YOUR GOAL:
Determine how many lines of the data below contain "name", then give only that number.

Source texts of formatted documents
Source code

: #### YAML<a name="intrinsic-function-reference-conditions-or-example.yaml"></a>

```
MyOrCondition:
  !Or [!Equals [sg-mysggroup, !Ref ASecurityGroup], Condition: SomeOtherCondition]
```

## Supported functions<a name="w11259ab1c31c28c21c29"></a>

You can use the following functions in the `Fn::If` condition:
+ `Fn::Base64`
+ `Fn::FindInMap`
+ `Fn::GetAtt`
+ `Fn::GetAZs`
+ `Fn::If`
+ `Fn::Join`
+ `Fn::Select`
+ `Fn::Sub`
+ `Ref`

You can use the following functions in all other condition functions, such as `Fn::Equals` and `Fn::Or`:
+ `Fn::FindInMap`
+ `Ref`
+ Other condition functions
---
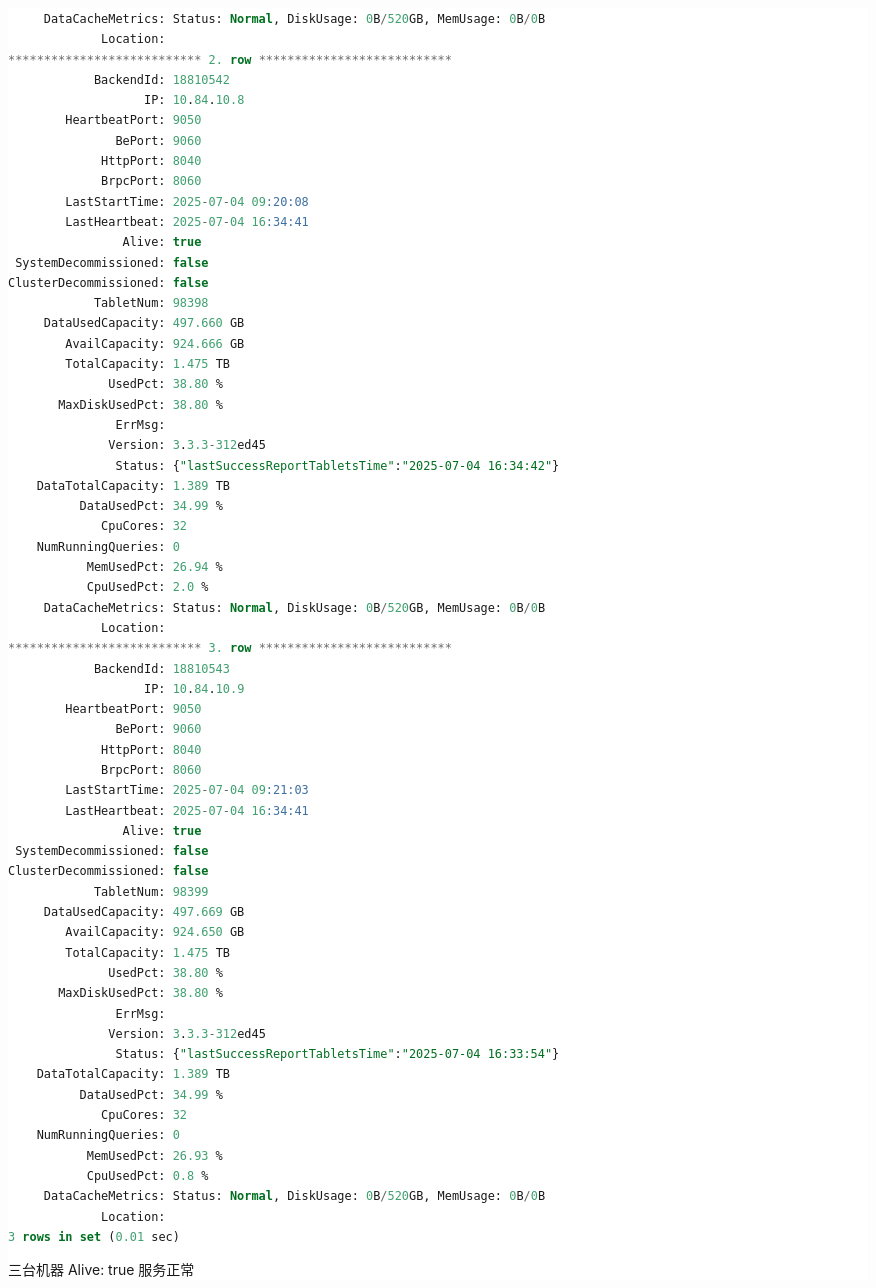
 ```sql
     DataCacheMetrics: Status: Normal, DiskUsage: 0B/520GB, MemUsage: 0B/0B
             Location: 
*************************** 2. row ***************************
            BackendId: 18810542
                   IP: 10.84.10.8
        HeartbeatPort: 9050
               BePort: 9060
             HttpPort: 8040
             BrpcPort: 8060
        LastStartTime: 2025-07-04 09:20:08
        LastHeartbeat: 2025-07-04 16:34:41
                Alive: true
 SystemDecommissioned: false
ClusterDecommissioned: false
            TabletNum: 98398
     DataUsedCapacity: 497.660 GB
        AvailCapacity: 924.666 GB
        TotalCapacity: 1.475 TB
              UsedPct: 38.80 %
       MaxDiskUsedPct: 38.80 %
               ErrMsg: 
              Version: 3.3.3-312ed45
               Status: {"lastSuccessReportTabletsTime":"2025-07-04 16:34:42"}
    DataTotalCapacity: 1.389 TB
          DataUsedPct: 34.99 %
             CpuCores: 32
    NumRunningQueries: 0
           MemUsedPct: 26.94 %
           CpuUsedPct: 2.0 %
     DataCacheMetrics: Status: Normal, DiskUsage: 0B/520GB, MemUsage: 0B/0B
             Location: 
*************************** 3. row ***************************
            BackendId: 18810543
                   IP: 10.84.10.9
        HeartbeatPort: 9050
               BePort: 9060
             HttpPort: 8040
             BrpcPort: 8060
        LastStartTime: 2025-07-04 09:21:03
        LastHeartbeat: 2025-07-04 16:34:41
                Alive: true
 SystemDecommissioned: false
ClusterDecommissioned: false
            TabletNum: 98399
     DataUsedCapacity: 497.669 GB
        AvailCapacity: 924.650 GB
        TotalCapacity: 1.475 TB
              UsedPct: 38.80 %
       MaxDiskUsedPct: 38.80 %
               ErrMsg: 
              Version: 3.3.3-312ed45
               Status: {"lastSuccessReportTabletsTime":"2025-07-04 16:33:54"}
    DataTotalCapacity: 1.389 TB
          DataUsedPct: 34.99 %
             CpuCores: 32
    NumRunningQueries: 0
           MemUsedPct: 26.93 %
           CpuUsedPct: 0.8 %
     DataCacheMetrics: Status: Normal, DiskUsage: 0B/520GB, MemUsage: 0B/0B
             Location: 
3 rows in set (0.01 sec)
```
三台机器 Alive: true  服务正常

ANSWER AREA:
2